Any time I get stuck dealing with anxiety or a panic attack, there are a few things that race through my brain every single time. They include things like:
“Can anyone tell this is happening? I don’t want anyone to know.”
“Breathe, breathe, breathe, I’m okay, breathe, breathe…”
“I hate anxiety, this is so STUPID, what is wrong with me?!”
And so on.
There’s also one other thing that almost always pops up in my head during these moments: “How can I make this stop?”
After a bit of research and experimentation, I found one thing that works really well at stopping anxiety really fast is using something that is easily accessible – my five senses.
Yep! Sight, sound, taste, smell, and touch. They have helped me derail a panic attack before it starts more than once. Here’s how it works for me.
I will look around me and ask myself, “what do I see?” Instead of going for the obvious of, say, “a white wall in front of me,” I will try to seek out something less in-my-face. I’ll tell myself, “I see a purple candle” or “I see a red car out the window.”
“What do I hear?” If I’m at home, I might say, “I hear George playing guitar downstairs and Breanna dancing in the living room.” If I’m mid-commute on my way to work, I can tell myself, “I hear the revving of the bus engine running.” Whatever sounds are around me, I might try to pick out up to three distinct ones. At work that could mean, “I hear my co-worker talking on the phone, I hear someone laughing down the hall, and I hear the quiet hum of the air conditioner.”Five Senses to stop anxiety super fast!… Click To Tweet
I’ll take a deep breath in through the nose (which is good for calming anxiety and stopping the hyperventilation effect anyway) and ask, “what can I smell?” Ideally the answers are all pleasant ones but even if they’re not, I’ll acknowledge them. “I smell vanilla from the candle that’s burning on my shelf.” Maybe “I smell fresh air blowing through the window.” Even the unfortunate, “I smell diesel exhaust from the car in front of me.” Good or bad, I just name what it is.
Okay. Next, “what do I taste right now?” This is easy if I’ve just eaten something or have a candy in my mouth. “I taste the curry from my lunch.” “I taste the peppermint from this minty candy I popped in my mouth.” Even if I haven’t eaten anything in particular recently, every mouth has a taste so I might have to seek out the right description but even, “hmm, my mouth tastes metallic” or “I sense a weird bitter taste” will work.
Finally, “what can I touch?” I don’t just go with simply saying that I can feel the table or my sweater, I describe it to myself. “I am touching a smooth, cool desk.” If I put my hand on my arm I can say, “I am touching a really soft, plush sweater.” Anything that I can reach out and touch or hold in my hands is a good option. I carry a Worry Stone of sorts in my purse, along with a mala so sometimes I will grab them and I am able to say, “I am touching a hard, smooth stone” or “I am touching my tiger’s eye mala and it is really cold.”
6. Bonus – Feel!
Perfect, so now I have covered what I can see, hear, smell, taste, and touch. I always try to aim for at least one for each category, sometimes multiple items for each. Now, here’s a bonus sense – Feel.
It’s not the same as the sense of touch. Feel is internal in this case. I will go through all five senses and then check in to ask myself how I currently FEEL.
I especially like to do this as a Before & After trick. Before starting the five basic senses I will ask myself how I feel and I might answer with something like, “I feel dizzy. I feel out of control. I feel scared.” It almost sounds counter-intuitive because often a first instinct is to try to ignore those things. If I refuse to acknowledge them, they’ll go away, right? Well, sometimes but not always. Naming those feelings actually creates a feeling of control and power.

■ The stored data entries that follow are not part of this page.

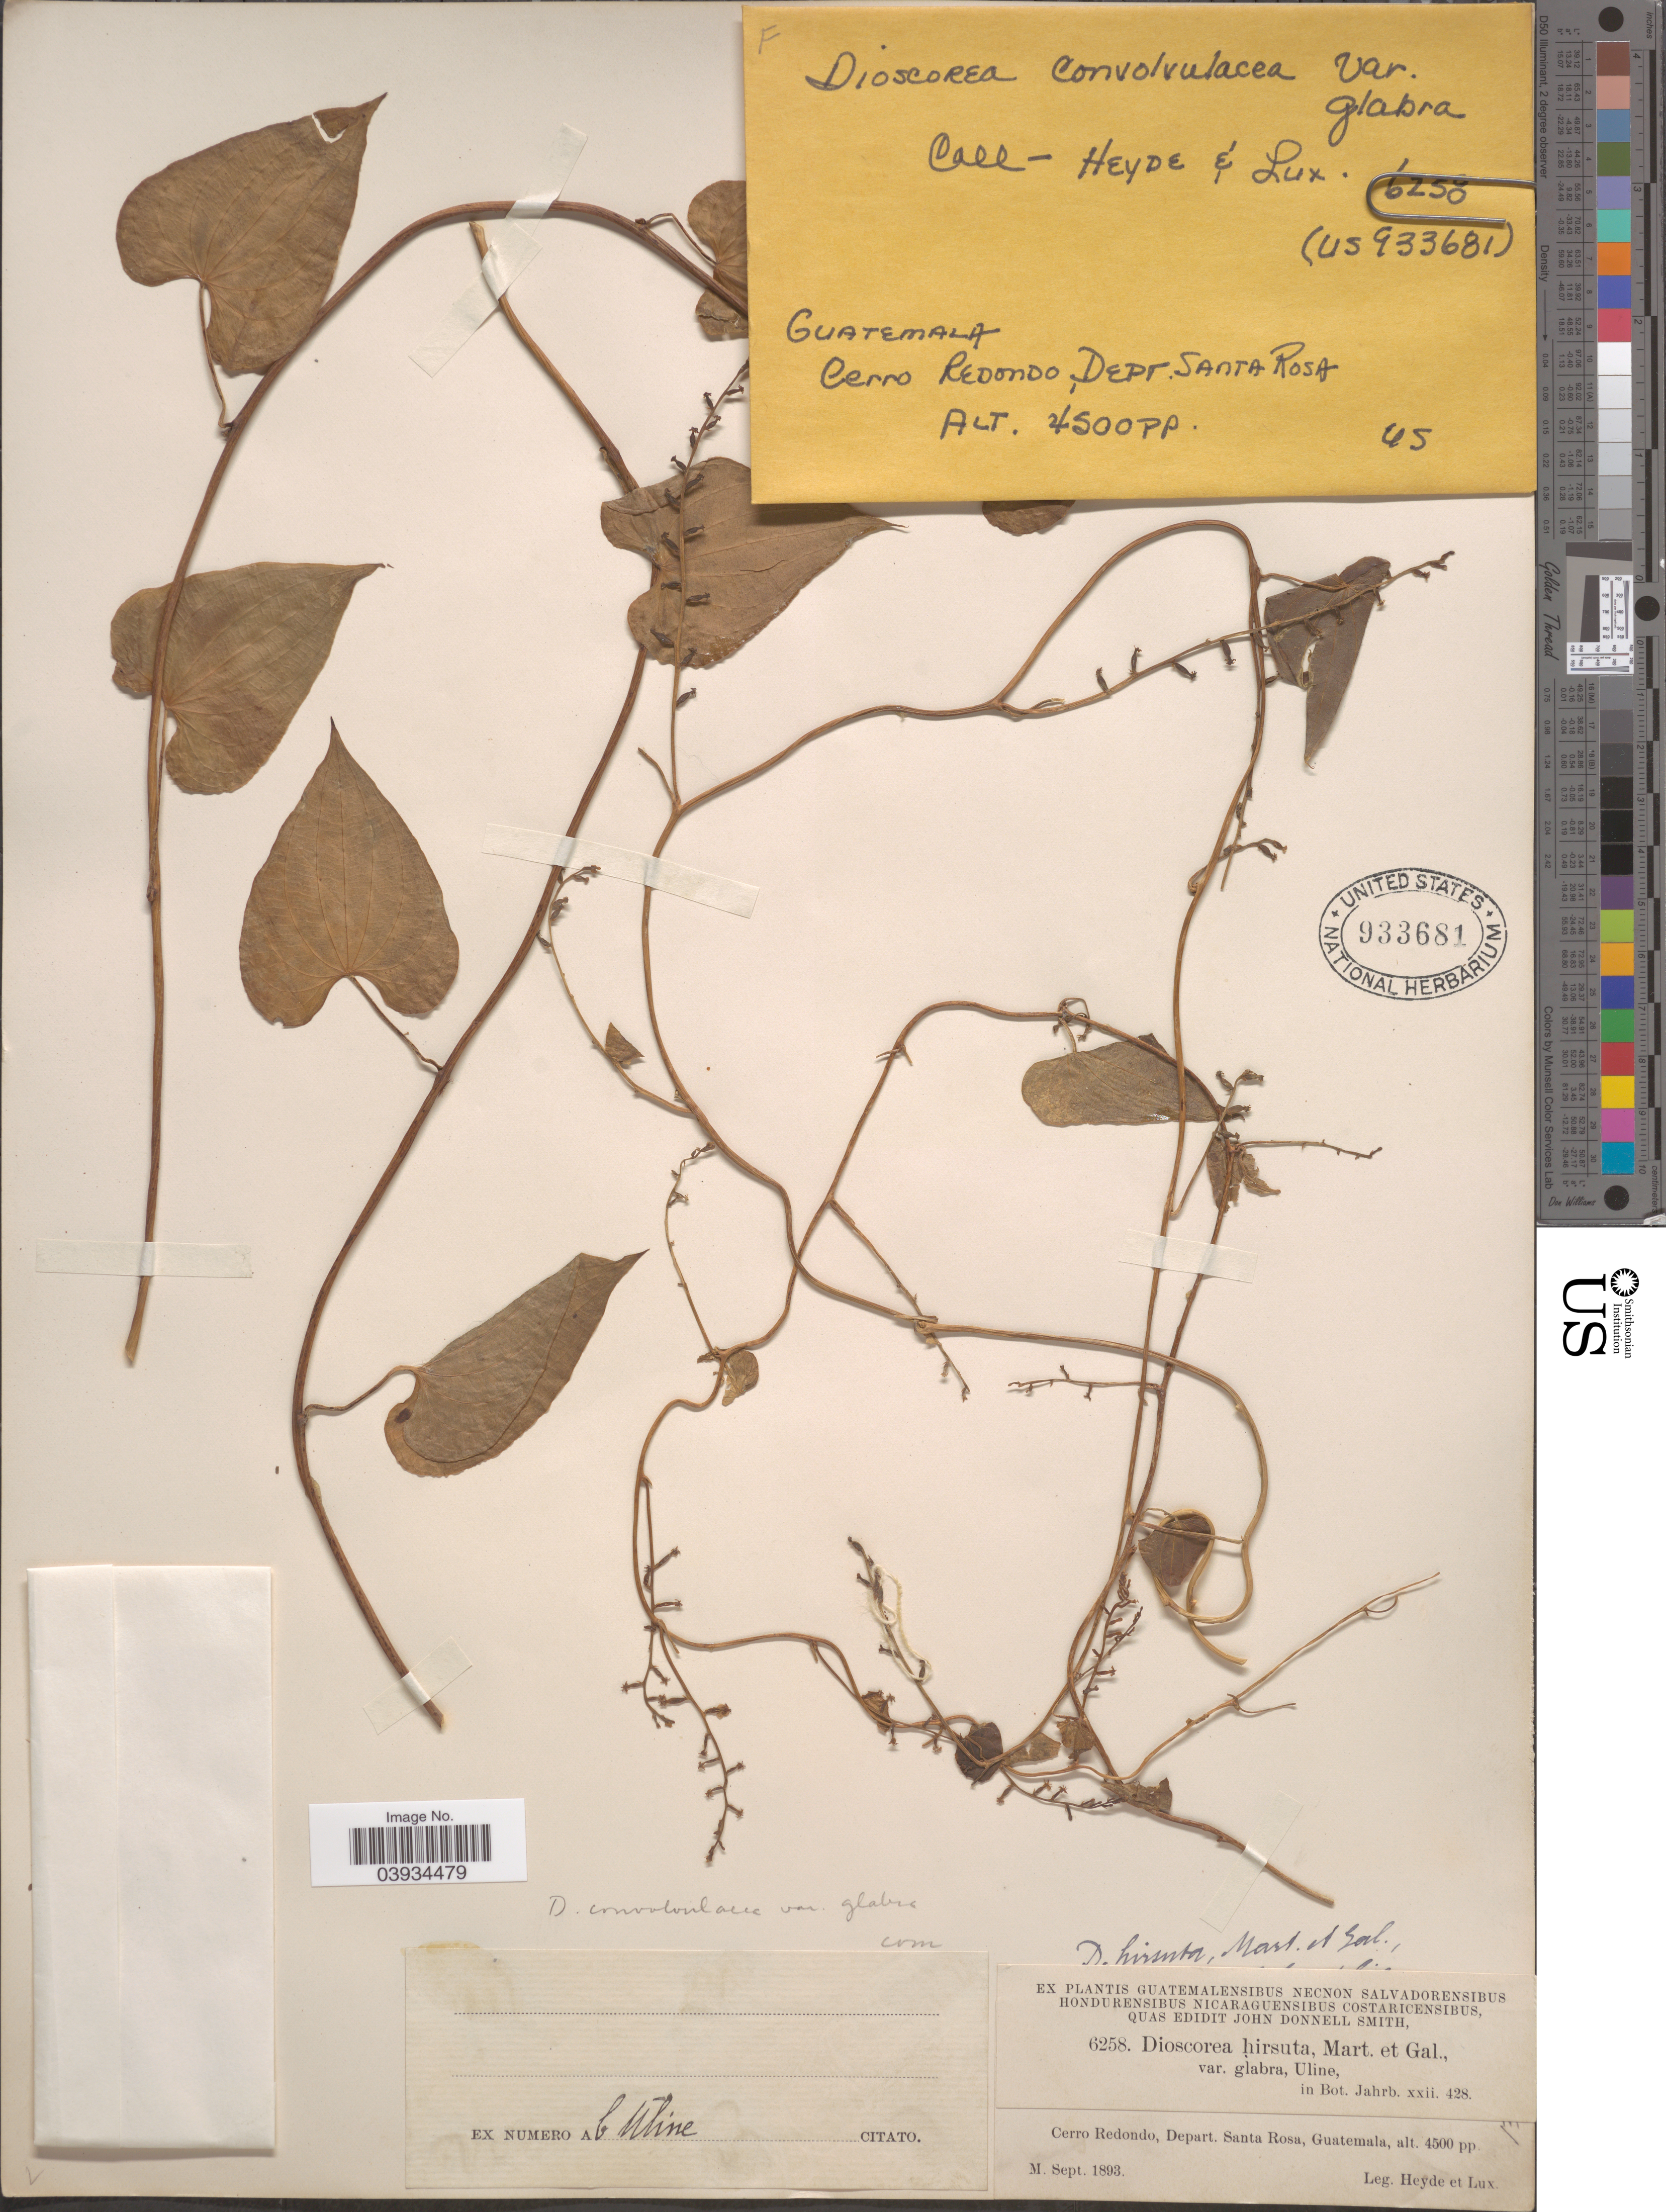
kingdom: Plantae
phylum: Tracheophyta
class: Liliopsida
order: Dioscoreales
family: Dioscoreaceae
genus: Dioscorea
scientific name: Dioscorea convolvulacea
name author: Schltdl. & Cham.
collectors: Heyde & Lux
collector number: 6258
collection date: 1893-09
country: Guatemala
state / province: Santa Rosa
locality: Cerro Redondo, Depart. Santa Rosa.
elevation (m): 1372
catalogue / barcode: US 933681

Then once I have named how I feel and gone through sight, sound, smell, taste, and touch, I ask myself again – “How do I feel?” Hopefully by this time I can say, “I feel calmer. I feel grounded. I feel safe.”
Even if it’s not a perfect drop from Level 10 on the Anxiety scale to Level 1, at least I am usually at a lower point of stress and panic that I was when I started the whole process. If I’m not satisfied, I will start over, finding different answers to each question.
Why does it work?
It really comes down to distraction. In this case it’s distraction with a purpose because I’m asking myself the questions and seeking out the answers. The amygdala, the most ancient part of the human brain, is responsible for the “fight or flight” mechanism humans have. It kept us all safe at one time and still can, but many of us – myself included – have a broken fight or flight switch. My trip-wire in my amygdala gets flipped on for no good reason 99% of the time.
Luckily, because the amygdala is so primitive, it can’t focus on fear when the rest of the brain is engaged in something distracting or logical. If I force my brain to pay attention to my five senses, the shouting panic of the amygdala can no longer override my reactions and I inevitably calm down.
It has worked countless times for me. I find it has the best and fastest results if I’m paying attention and feel the anxiety building up. If I’m in full-blown panic mode then it’s a bit harder to focus on my senses; it still works but it might take 2-3 cycles instead of just one.